The difference in value between Brent crude oil and WTI crude oil, i.e. differential, speaks in favor of WTI crude oil, which has better density and sulfur content parameters.
How can you invest in oil with XTB?
The easiest way to invest in oil is to trade CFD OIL or CFD OIL.WTI. CFDs, i.e. contracts for differences on raw materials, incl. crude oil are an extremely interesting instrument, having many interesting features that make this product unique:
are derivative instruments whose price is based on the price of the underlying instrument,
allow you to invest in both price increases and decreases.
The ability to take long positions (buy orders) or short positions (sell orders) in combination with the use of the financial leverage mechanism makes these types of contracts one of the most flexible and popular types of trading on financial markets.
XTB offers investments in CFDs on Brent crude oil (OIL) and CFDs on WTI crude oil (OIL.WTI), i.e. instruments whose price is based on the current prices of Brent and WTI crude oil, respectively, listed on the organized market.
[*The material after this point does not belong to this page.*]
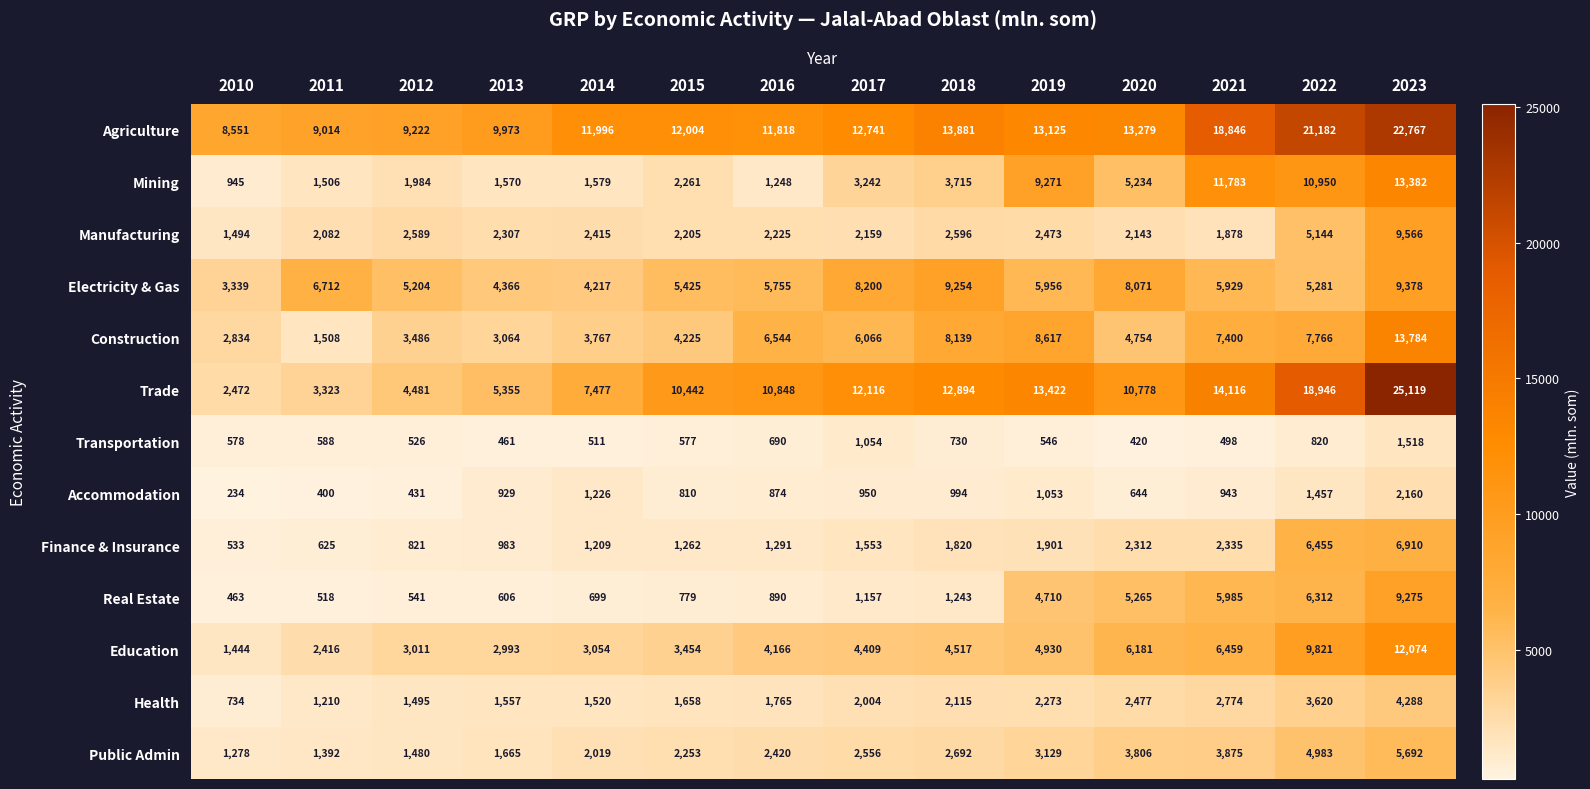

Which series has the widest spread of values?

Trade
The xStation trading system, being a complete trading tool, additionally gives the possibility of quick and easy securing of transactions, which, especially when investing in instruments with leverage, is a necessary element to use. In xStation, thanks to the calculator built into the order window, you can set a Stop Loss or Take Profit order in several ways in accordance with the assumptions resulting from your own investment strategy.
To start investing in the oil market, it is enough to open an investment account. The process of opening an account in XTB is completely online and takes several minutes. In order to check the xStation trading system and test your own investment strategy, it is worth opening a free demo account with virtual funds.
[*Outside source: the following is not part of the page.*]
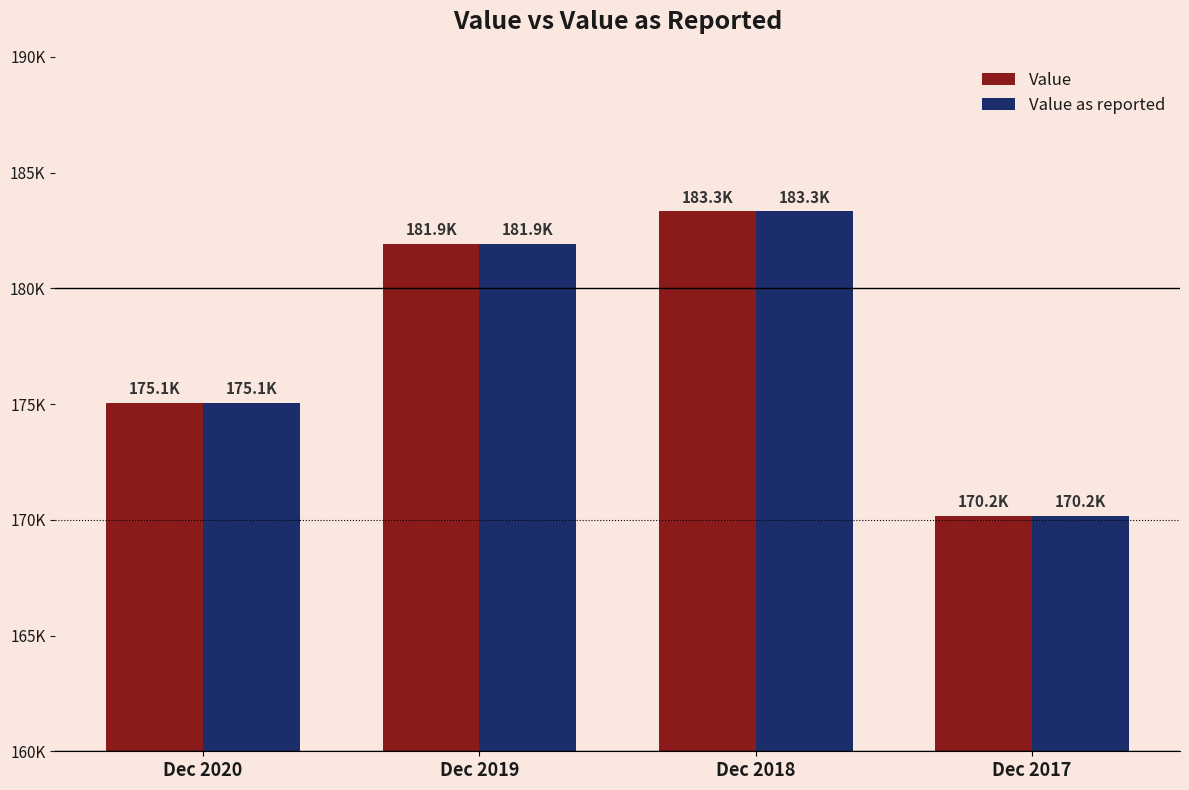

Read the Value value at Dec 2020.

175050.6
Access to the transaction system is possible through a browser, desktop version and a mobile application, thanks to which you can quickly and easily control your transactions from anywhere from all devices in Android and iOS.
What else should you remember?
At XTB, CFDs are based on exchange-traded futures contracts that expire each month. XTB offers CFDs with a 365-day expiry period (not applicable to CFDs based on shares and ETFs) so that our clients do not have to close a position based on an expiring contract series every month and open another. In this way, customers can continuously, for up to 365 days, hold onone CFD based on the price of oil, without the need to open new positions every month, as is the case in the underlying market. Typically, the transition to the next series of contracts occurs several days before the expiry date of the current series of futures contracts in the underlying market. We inform about the upcoming rollovers in the trade news.
Crude oil will be a strategic energy resource for a long time to come. The relationship between supply and demand can have a huge impact on the price. In the case of the oil market, it is extremely important to follow the publication of important reports that may increase volatility. Crude oil CFDs available in XTB offer additional opportunities to look for interesting investment situations, both when the price of this commodity is rising and when it is falling. The situation on the financial markets will be related to the oil market for a long time to come.